O handlu organami, o tym straszliwym (i straszliwie dochodowym) procederze pisze Veit Heinichen, autor wstrząsającego kryminału Śmierć na liście oczekujących, opublikowanego nakładem wydawnictwa Noir Sur Blanc. Powieść jest pierwszą z cyklu książką z bohaterem komisarzem Proteo Laurentim w roli głównej. Na fali popularności powieści tego gatunku autorowi trudno przyznać miejsce na czele peletonu, zdecydowanie nie dorównuje on techniką oraz wirtuozerią słowa takim autorom, jak Mankell, Löckberg, Larsonn czy Marklund.

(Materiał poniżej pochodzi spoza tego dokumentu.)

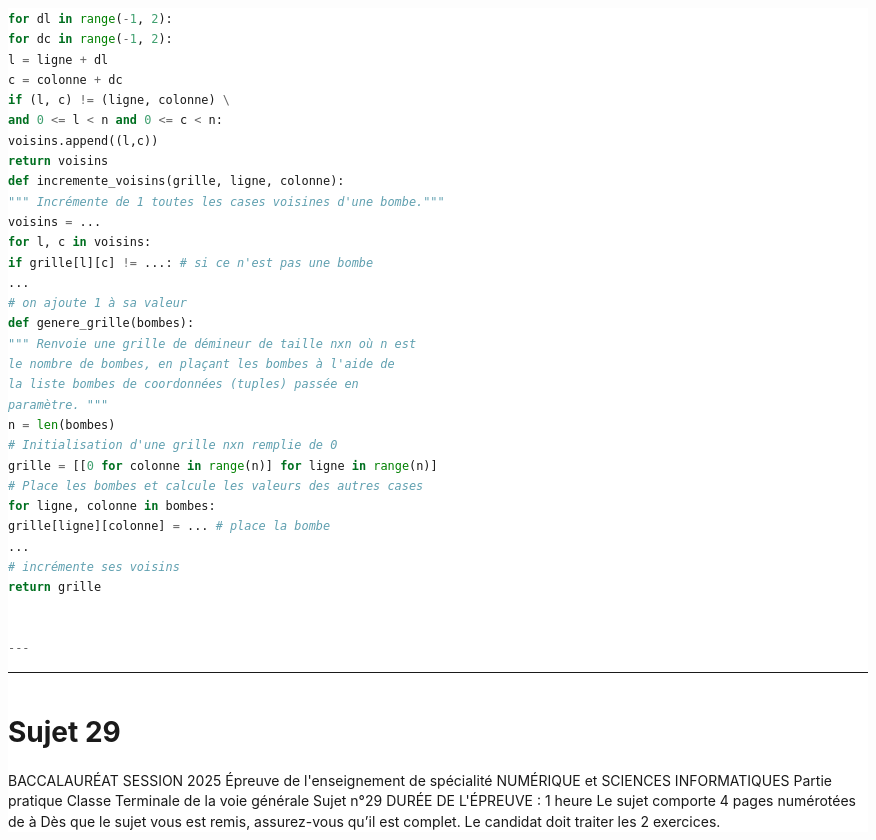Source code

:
 ```python
for dl in range(-1, 2):
for dc in range(-1, 2):
l = ligne + dl
c = colonne + dc
if (l, c) != (ligne, colonne) \
and 0 <= l < n and 0 <= c < n:
voisins.append((l,c))
return voisins
def incremente_voisins(grille, ligne, colonne):
""" Incrémente de 1 toutes les cases voisines d'une bombe."""
voisins = ...
for l, c in voisins:
if grille[l][c] != ...: # si ce n'est pas une bombe
...
# on ajoute 1 à sa valeur
def genere_grille(bombes):
""" Renvoie une grille de démineur de taille nxn où n est
le nombre de bombes, en plaçant les bombes à l'aide de
la liste bombes de coordonnées (tuples) passée en
paramètre. """
n = len(bombes)
# Initialisation d'une grille nxn remplie de 0
grille = [[0 for colonne in range(n)] for ligne in range(n)]
# Place les bombes et calcule les valeurs des autres cases
for ligne, colonne in bombes:
grille[ligne][colonne] = ... # place la bombe
...
# incrémente ses voisins
return grille


---
```

---

# Sujet 29

BACCALAURÉAT
SESSION 2025
Épreuve de l'enseignement de spécialité
NUMÉRIQUE et SCIENCES
INFORMATIQUES
Partie pratique
Classe Terminale de la voie générale
Sujet n°29
DURÉE DE L'ÉPREUVE : 1 heure
Le sujet comporte 4 pages numérotées de à 
Dès que le sujet vous est remis, assurez-vous qu’il est complet.
Le candidat doit traiter les 2 exercices.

Mimo tego otrzymujemy książkę wciągającą, która rozbudza apetyt na lekturę kolejnych części, a na dodatek wzbudzającą sprzeczne emocje i stanowiąca podstawę do dyskusji na temat etyki oraz procederu związanego z handlem organami ludzkimi.


Akcja książki toczy się w Trieście, gdzie mieszka i pracuje komisarz Proteo Laurenti. Przyjdzie mu zmierzyć się z nie lada zagadką – dwie śmierci, które okazują się w dość zaskakujący sposób ze sobą powiązane. Zaskakujące, bowiem co może łączyć pochodzącego z Rumunii mężczyznę, który nie dość, że znajduje się w Trieście nielegalnie, to jeszcze rzuca się pod policyjne samochody, mając na sobie szpitalny fartuch oraz znakomitego neurochirurga, Leo Lestizza, który we własnym domu zostaje pozbawiony męskości? Okazuje się, że bardzo wiele, biorąc pod uwagę fakt, iż lekarz był zatrudniony w prywatnej klinice „La Salva”, znanej również poza granicami kraju, oferującej zabiegi z dziedziny medycyny estetycznej i chirurgii plastycznej. Jak się okazuje, nie tylko…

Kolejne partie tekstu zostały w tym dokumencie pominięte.